_About this exercise_
Output the entries below word for word, stopping once the line containing "Val d'Oise (95" is done, and omit each picture.

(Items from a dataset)
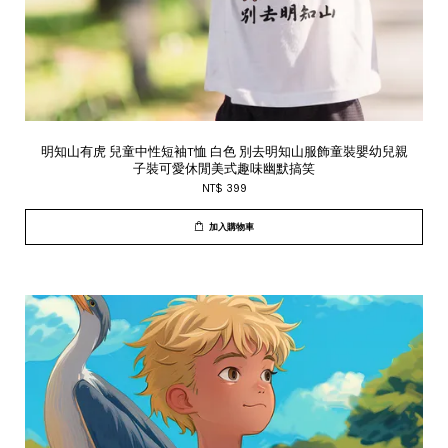
明知山有虎 兒童中性短袖T恤 白色 別去明知山服飾童裝嬰幼兒親
子裝可愛休閒美式趣味幽默搞笑
NT$ 399
加入購物車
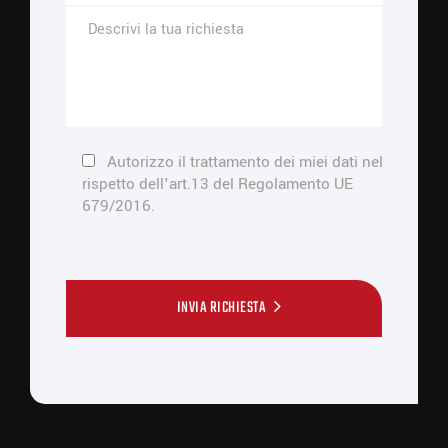
Autorizzo il trattamento dei miei dati nel
rispetto dell'art.13 del Regolamento UE
679/2016.
INVIA RICHIESTA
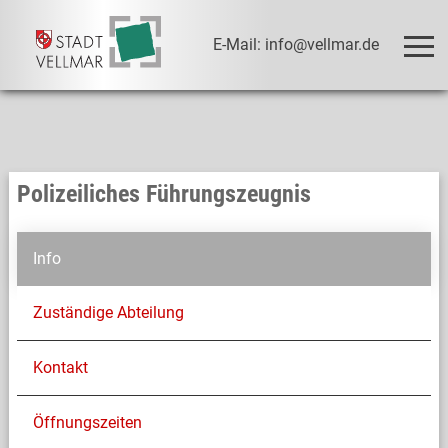
E-Mail: info@vellmar.de
Polizeiliches Führungszeugnis
Info
Zuständige Abteilung
Kontakt
Öffnungszeiten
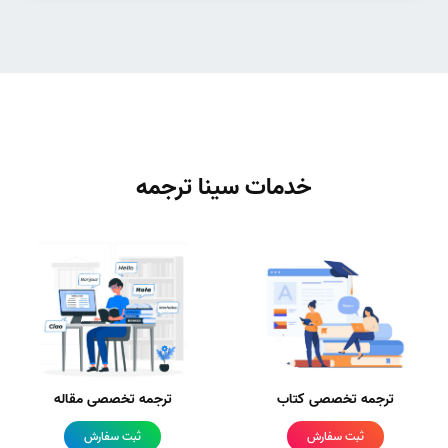
خدمات سینا ترجمه
ترجمه تخصصی کتاب
ترجمه تخصصی مقاله
ثبت سفارش
ثبت سفارش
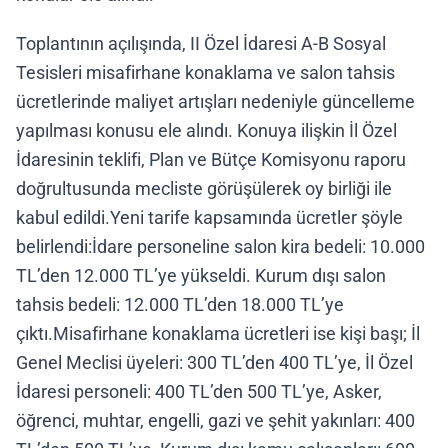
Toplantının açılışında, II Özel İdaresi A-B Sosyal
Tesisleri misafirhane konaklama ve salon tahsis
ücretlerinde maliyet artışları nedeniyle güncelleme
yapılması konusu ele alındı. Konuya ilişkin İl Özel
İdaresinin teklifi, Plan ve Bütçe Komisyonu raporu
doğrultusunda mecliste görüşülerek oy birliği ile
kabul edildi.Yeni tarife kapsamında ücretler şöyle
belirlendi:İdare personeline salon kira bedeli: 10.000
TL’den 12.000 TL’ye yükseldi. Kurum dışı salon
tahsis bedeli: 12.000 TL’den 18.000 TL’ye
çıktı.Misafirhane konaklama ücretleri ise kişi başı; İl
Genel Meclisi üyeleri: 300 TL’den 400 TL’ye, İl Özel
İdaresi personeli: 400 TL’den 500 TL’ye, Asker,
öğrenci, muhtar, engelli, gazi ve şehit yakınları: 400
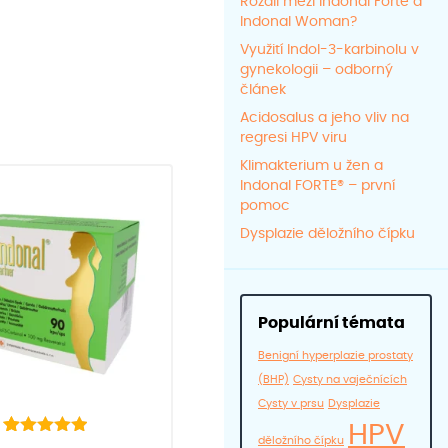
Rozdíl mezi Indonal Forte a
Indonal Woman?
Využití Indol-3-karbinolu v
gynekologii – odborný
článek
Acidosalus a jeho vliv na
regresi HPV viru
Klimakterium u žen a
Indonal FORTE® – první
pomoc
Dysplazie děložního čípku
Populární témata
Benigní hyperplazie prostaty
(BHP)
Cysty na vaječnících
Cysty v prsu
Dysplazie
HPV
děložního čípku
40
Hodnoceno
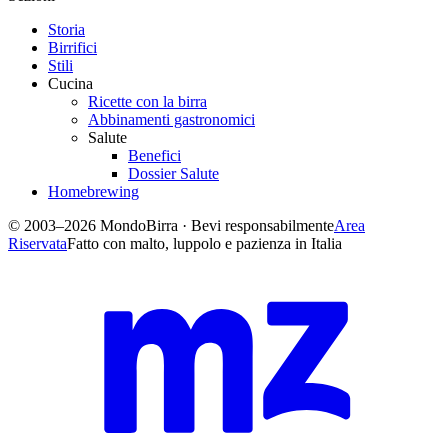
Storia
Birrifici
Stili
Cucina
Ricette con la birra
Abbinamenti gastronomici
Salute
Benefici
Dossier Salute
Homebrewing
© 2003–2026 MondoBirra · Bevi responsabilmente
Area
Riservata
Fatto con malto, luppolo e pazienza in Italia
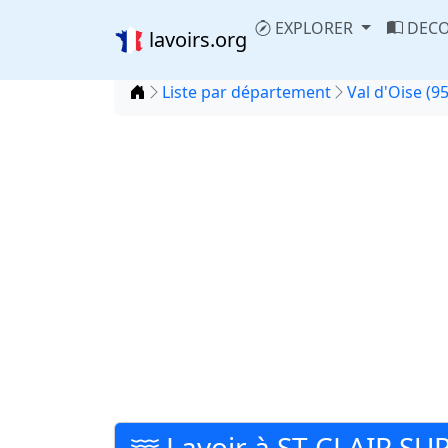
EXPLORER
DECO
lavoirs.org
Accueil
Liste par département
Val d'Oise (95
Lavoir à ST CLAIR SU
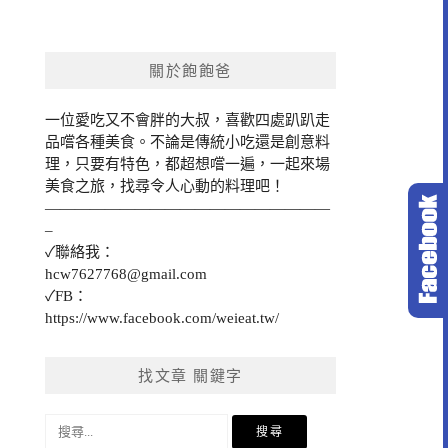
關於飽飽爸
一位愛吃又不會胖的大叔，喜歡四處趴趴走
品嚐各種美食。不論是傳統小吃還是創意料
理，只要有特色，都超想嚐一遍，一起來場
美食之旅，找尋令人心動的料理吧！
———————————————————
–
✓聯絡我：
hcw7627768@gmail.com
✓FB：
https://www.facebook.com/weieat.tw/
找文章 關鍵字
搜
尋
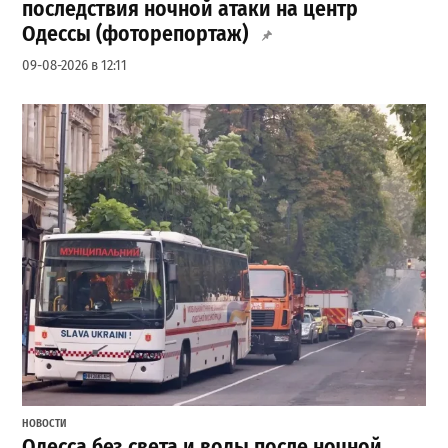
последствия ночной атаки на центр
Одессы (фоторепортаж)
09-08-2026 в 12:11
НОВОСТИ
Одесса без света и воды после ночной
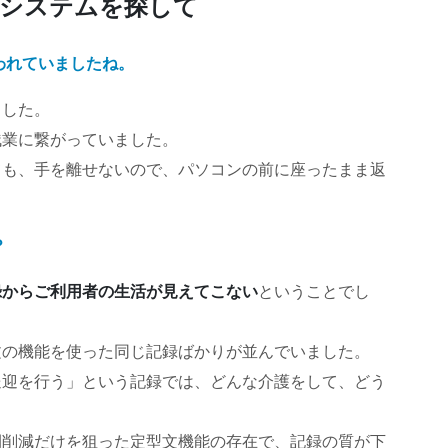
録システムを探して
われていましたね。
ました。
残業に繋がっていました。
ても、手を離せないので、パソコンの前に座ったまま返
？
録からご利用者の生活が見えてこない
ということでし
文の機能を使った同じ記録ばかりが並んでいました。
送迎を行う」という記録では、どんな介護をして、どう
間削減だけを狙った定型文機能の存在で、記録の質が下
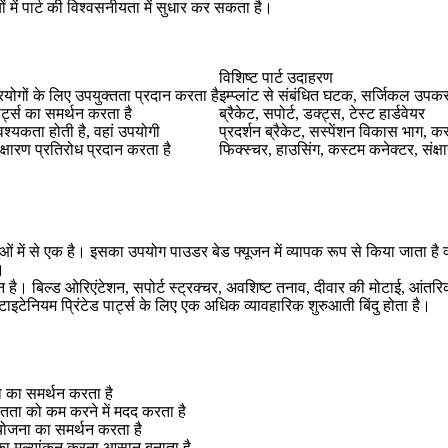
ें पार्ट की विश्वसनीयता में सुधार कर सकता है।
विशिष्ट पार्ट उदाहरण
योगों के लिए उपयुक्तता प्रदान करता है
इम्प्लांट से संबंधित घटक, सर्जिकल उपकर
पार्ट्स का समर्थन करता है
ब्रैकेट, सपोर्ट, डक्ट्स, टेस्ट हार्डवेयर
वश्यकता होती है, वहां उपयोगी
प्रदर्शन ब्रैकेट, सस्पेंशन विकास भाग, कस
ंक्षारण प्रतिरोध प्रदान करता है
फिक्स्चर, हाउसिंग, कस्टम कनेक्टर, संक्
 में से एक है। इसका उपयोग पाउडर बेड फ्यूजन में व्यापक रूप से किया जाता है क्य
।
न है। बिल्ड ओरिएंटेशन, सपोर्ट स्ट्रक्चर, अवशिष्ट तनाव, दीवार की मोटाई, आंतर
इटेनियम प्रिंटेड पार्ट्स के लिए एक अधिक व्यावहारिक शुरुआती बिंदु होता है।
 का समर्थन करता है
श्चितता को कम करने में मदद करता है
 योजना का समर्थन करता है
ा मूल्यांकन करना आसान बनाता है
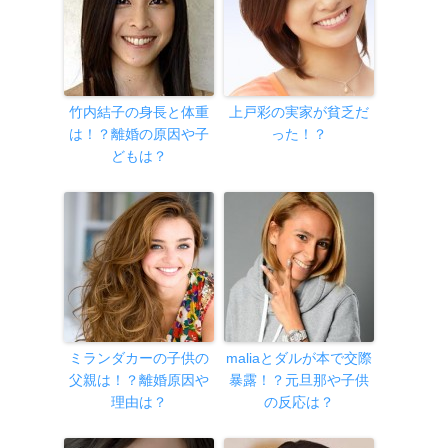
竹内結子の身長と体重
上戸彩の実家が貧乏だ
は！？離婚の原因や子
った！？
どもは？
ミランダカーの子供の
maliaとダルが本で交際
父親は！？離婚原因や
暴露！？元旦那や子供
理由は？
の反応は？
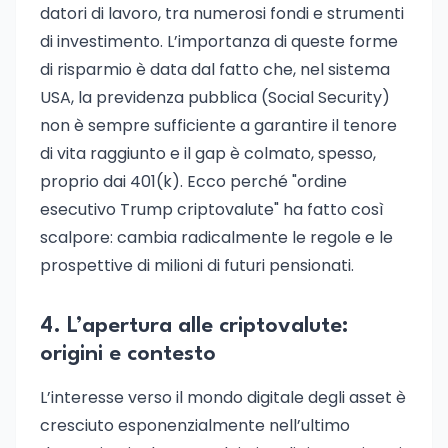
datori di lavoro, tra numerosi fondi e strumenti
di investimento. L’importanza di queste forme
di risparmio è data dal fatto che, nel sistema
USA, la previdenza pubblica (Social Security)
non è sempre sufficiente a garantire il tenore
di vita raggiunto e il gap è colmato, spesso,
proprio dai 401(k). Ecco perché "ordine
esecutivo Trump criptovalute" ha fatto così
scalpore: cambia radicalmente le regole e le
prospettive di milioni di futuri pensionati.
4. L’apertura alle criptovalute:
origini e contesto
L’interesse verso il mondo digitale degli asset è
cresciuto esponenzialmente nell’ultimo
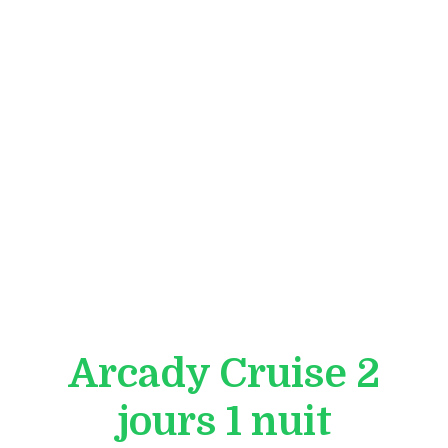
Arcady Cruise 2
jours 1 nuit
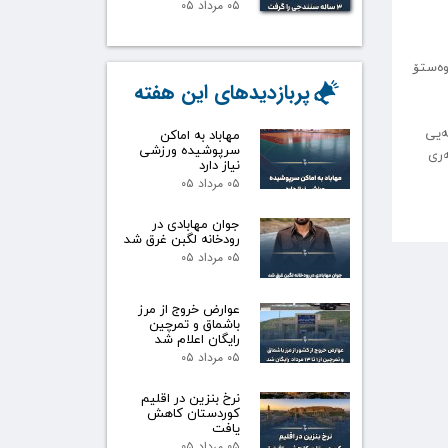
۰۵ مرداد ۰۵
وەستۆ
پربازدیدهای این هفته
۱۳۹)، لۆڕستان(۱۳۹۶)، فەننی پیشەیی
مهاباد به اماکن
سرپوشیده ورزشی
نەری
نیاز دارد
۰۵ مرداد ۰۵
جوان مهابادی در
رودخانه لگبن غرق شد
۰۵ مرداد ۰۵
عوارض خروج از مرز
باشماق و تمرچین
رایگان اعلام شد
۰۵ مرداد ۰۵
نرخ بنزین در اقلیم
کوردستان کاهش
یافت
۰۵ مرداد ۰۵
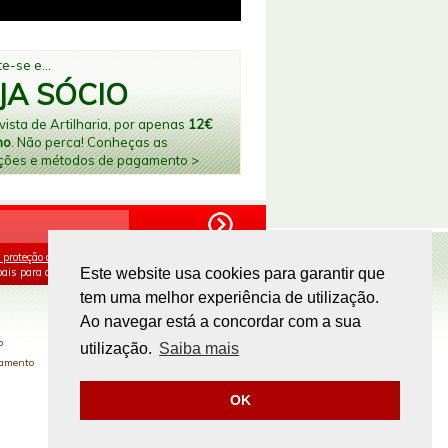
e-se e...
JA SÓCIO
ista de Artilharia, por apenas
12€
no
. Não perca! Conheças as
ções e métodos de pagamento >
 proteção de dados
e aceito o processamento e
ais para os fins mencionados.
Este website usa cookies para garantir que
tem uma melhor experiência de utilização.
PAGAMENTOS ONLINE
Ao navegar está a concordar com a sua
o
utilização.
Saiba mais
gamento
OK
Site by
omsite.com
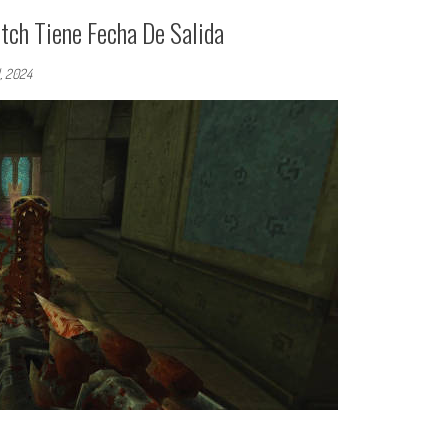
tch Tiene Fecha De Salida
l, 2024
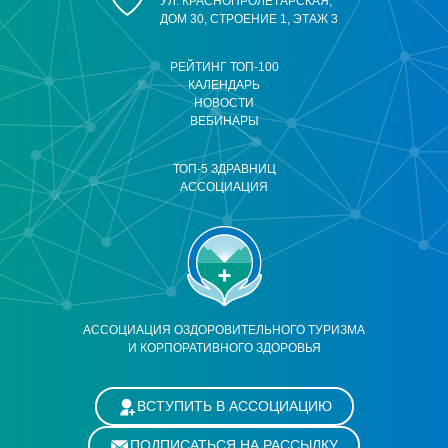
УЛ. КРАСНОПРОЛЕТАРСКАЯ,
ДОМ 30, СТРОЕНИЕ 1, ЭТАЖ 3
РЕЙТИНГ ТОП-100
КАЛЕНДАРЬ
НОВОСТИ
ВЕБИНАРЫ
ТОП-5 ЗДРАВНИЦ
АССОЦИАЦИЯ
АССОЦИАЦИЯ ОЗДОРОВИТЕЛЬНОГО ТУРИЗМА
И КОРПОРАТИВНОГО ЗДОРОВЬЯ
ВСТУПИТЬ В АССОЦИАЦИЮ
ПОДПИСАТЬСЯ НА РАССЫЛКУ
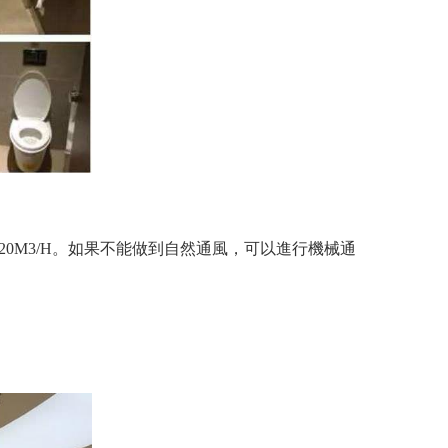
20M3/H。如果不能做到自然通風，可以進行機械通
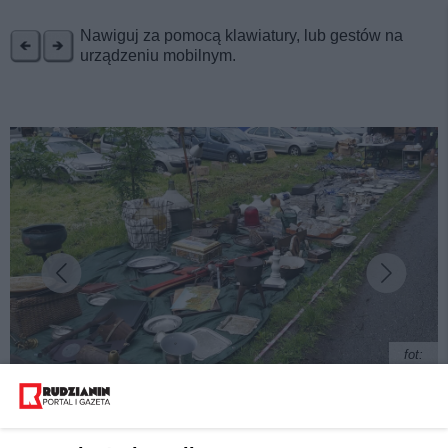
REKLAMA
Nawiguj za pomocą klawiatury, lub gestów na
urządzeniu mobilnym.
fot:
Jeszcze większy niż giełda staroci na Wirku. Trwa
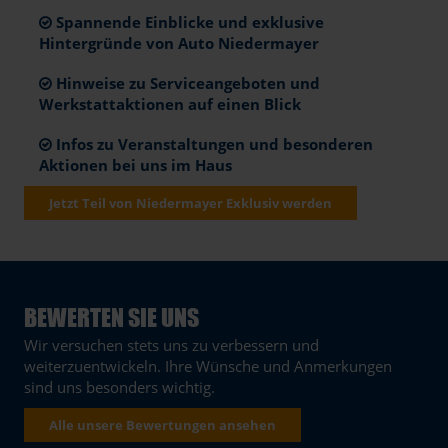
Spannende Einblicke und exklusive
Hintergründe von Auto Niedermayer
Hinweise zu Serviceangeboten und
Werkstattaktionen auf einen Blick
Infos zu Veranstaltungen und besonderen
Aktionen bei uns im Haus
Jetzt Teil von Niedermayer Exklusiv werden
BEWERTEN SIE UNS
Wir versuchen stets uns zu verbessern und
weiterzuentwickeln. Ihre Wünsche und Anmerkungen
sind uns besonders wichtig.
Alle unsere Bewertungen ansehen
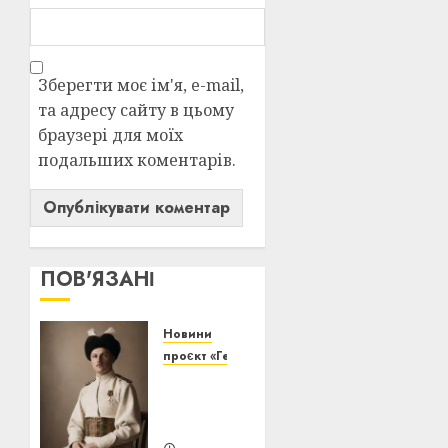
Зберегти моє ім'я, e-mail,
та адресу сайту в цьому
браузері для моїх
подальших коментарів.
ПОВ'ЯЗАНІ
Новини
проєкт «Генерація волі»
Павло
Скоропадський:
еволюція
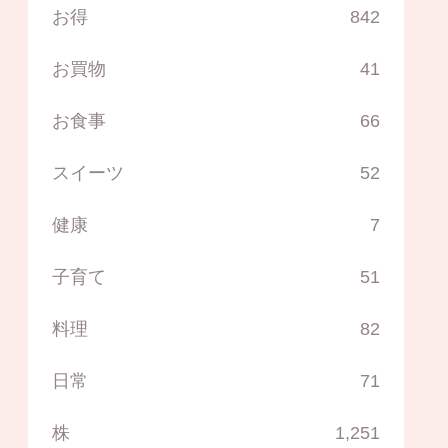
お得
842
お買物
41
お食事
66
スイーツ
52
健康
7
子育て
51
料理
82
日常
71
株
1,251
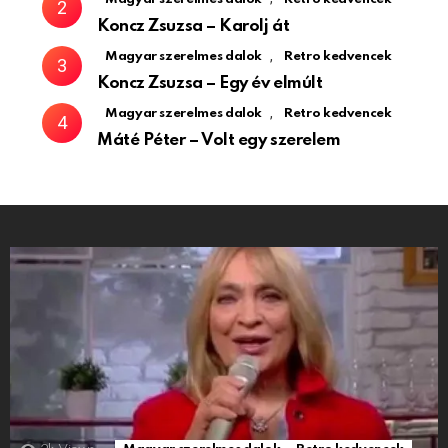
Koncz Zsuzsa – Karolj át
,
Magyar szerelmes dalok
Retro kedvencek
Koncz Zsuzsa – Egy év elmúlt
,
Magyar szerelmes dalok
Retro kedvencek
Máté Péter – Volt egy szerelem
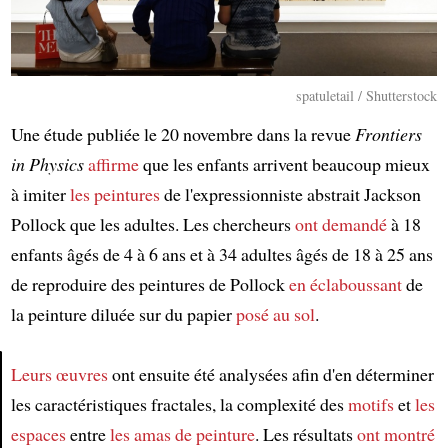
spatuletail / Shutterstock
Une étude publiée le 20 novembre dans la revue
Frontiers
in Physics
affirme
que les enfants arrivent beaucoup mieux
à imiter
les peintures
de l'expressionniste abstrait Jackson
Pollock que les adultes. Les chercheurs
ont demandé
à 18
enfants âgés de 4 à 6 ans et à 34 adultes âgés de 18 à 25 ans
de reproduire des peintures de Pollock
en éclaboussant
de
la peinture diluée sur du papier
posé au sol
.
Leurs œuvres
ont ensuite été analysées afin d'en déterminer
les caractéristiques fractales, la complexité des
motifs
et
les
Article
espaces
entre
les amas de peinture
. Les résultats
ont montré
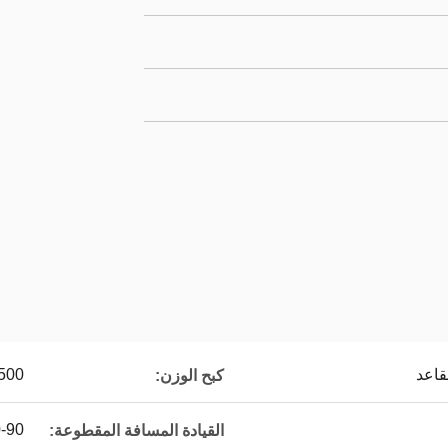
0-500
كبح الوزن:
70-90
القيادة المسافة المقطوعة:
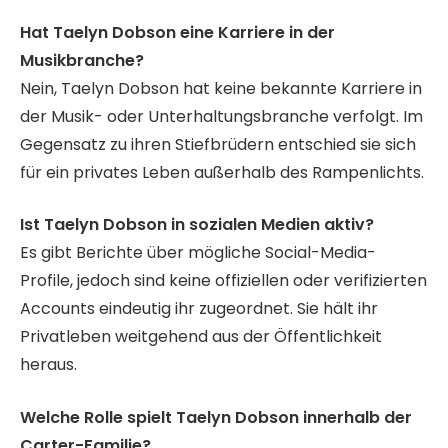
Hat Taelyn Dobson eine Karriere in der
Musikbranche?
Nein, Taelyn Dobson hat keine bekannte Karriere in
der Musik- oder Unterhaltungsbranche verfolgt. Im
Gegensatz zu ihren Stiefbrüdern entschied sie sich
für ein privates Leben außerhalb des Rampenlichts.
Ist Taelyn Dobson in sozialen Medien aktiv?
Es gibt Berichte über mögliche Social-Media-
Profile, jedoch sind keine offiziellen oder verifizierten
Accounts eindeutig ihr zugeordnet. Sie hält ihr
Privatleben weitgehend aus der Öffentlichkeit
heraus.
Welche Rolle spielt Taelyn Dobson innerhalb der
Carter-Familie?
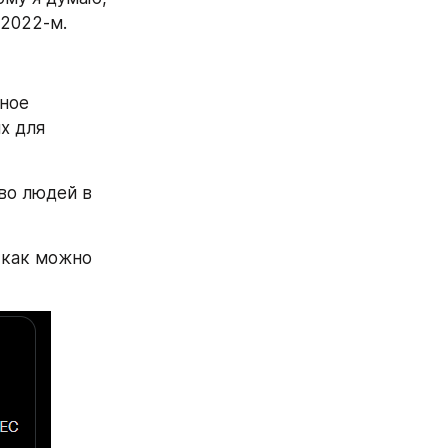
 2022-м.
ное 
 для 
во людей в 
 как можно 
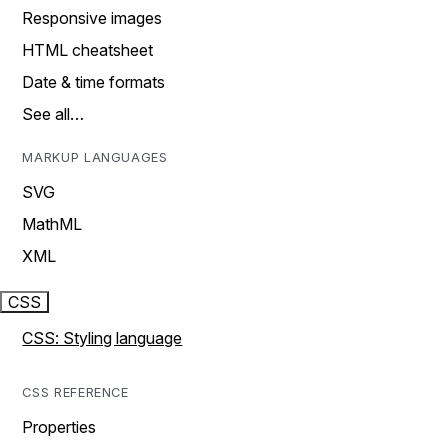
Responsive images
HTML cheatsheet
Date & time formats
See all…
MARKUP LANGUAGES
SVG
MathML
XML
CSS
CSS: Styling language
CSS REFERENCE
Properties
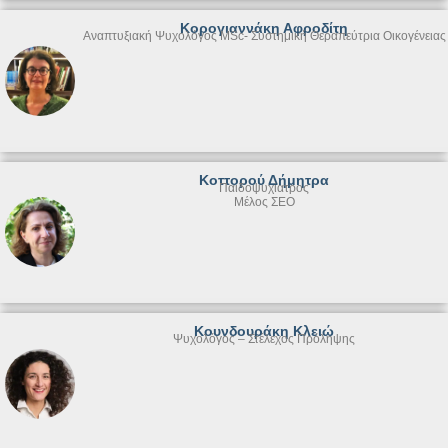
Κορογιαννάκη Αφροδίτη
Αναπτυξιακή Ψυχολόγος MSc- Συστημική Θεραπεύτρια Οικογένειας
Κοττορού Δήμητρα
Παιδοψυχίατρος
Μέλος ΣΕΟ
Κουνδουράκη Κλειώ
Ψυχολόγος – Στέλεχος Πρόληψης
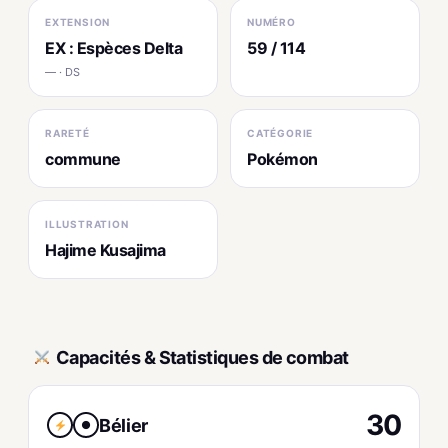
EXTENSION
NUMÉRO
EX : Espèces Delta
59 / 114
— · DS
RARETÉ
CATÉGORIE
commune
Pokémon
ILLUSTRATION
Hajime Kusajima
Capacités & Statistiques de combat
30
Bélier
●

_The completed task_
明知山有虎 兒童中性短袖T恤 白色 別去明知山服飾童裝嬰幼兒親
子裝可愛休閒美式趣味幽默搞笑
NT$ 399
加入購物車
Autorizzo il trattamento dei miei dati nel
rispetto dell'art.13 del Regolamento UE
679/2016.
INVIA RICHIESTA
E-Mail: info@vellmar.de
Polizeiliches Führungszeugnis
Info
Zuständige Abteilung
Kontakt
Öffnungszeiten
خدمات سینا ترجمه
ترجمه تخصصی کتاب
ترجمه تخصصی مقاله
ثبت سفارش
ثبت سفارش
Toplantının açılışında, II Özel İdaresi A-B Sosyal
Tesisleri misafirhane konaklama ve salon tahsis
ücretlerinde maliyet artışları nedeniyle güncelleme
yapılması konusu ele alındı. Konuya ilişkin İl Özel
İdaresinin teklifi, Plan ve Bütçe Komisyonu raporu
doğrultusunda mecliste görüşülerek oy birliği ile
kabul edildi.Yeni tarife kapsamında ücretler şöyle
belirlendi:İdare personeline salon kira bedeli: 10.000
TL’den 12.000 TL’ye yükseldi. Kurum dışı salon
tahsis bedeli: 12.000 TL’den 18.000 TL’ye
çıktı.Misafirhane konaklama ücretleri ise kişi başı; İl
Genel Meclisi üyeleri: 300 TL’den 400 TL’ye, İl Özel
İdaresi personeli: 400 TL’den 500 TL’ye, Asker,
öğrenci, muhtar, engelli, gazi ve şehit yakınları: 400
Rozdíl mezi Indonal Forte a
Indonal Woman?
Využití Indol-3-karbinolu v
gynekologii – odborný
článek
Acidosalus a jeho vliv na
regresi HPV viru
Klimakterium u žen a
Indonal FORTE® – první
pomoc
Dysplazie děložního čípku
Populární témata
Benigní hyperplazie prostaty
(BHP)
Cysty na vaječnících
Cysty v prsu
Dysplazie
HPV
děložního čípku
40
Hodnoceno
Storia
Birrifici
Stili
Cucina
Ricette con la birra
Abbinamenti gastronomici
Salute
Benefici
Dossier Salute
Homebrewing
© 2003–2026 MondoBirra · Bevi responsabilmente
Area
Riservata
Fatto con malto, luppolo e pazienza in Italia
EXPLORER
DECO
lavoirs.org
Accueil
Liste par département
Val d'Oise (95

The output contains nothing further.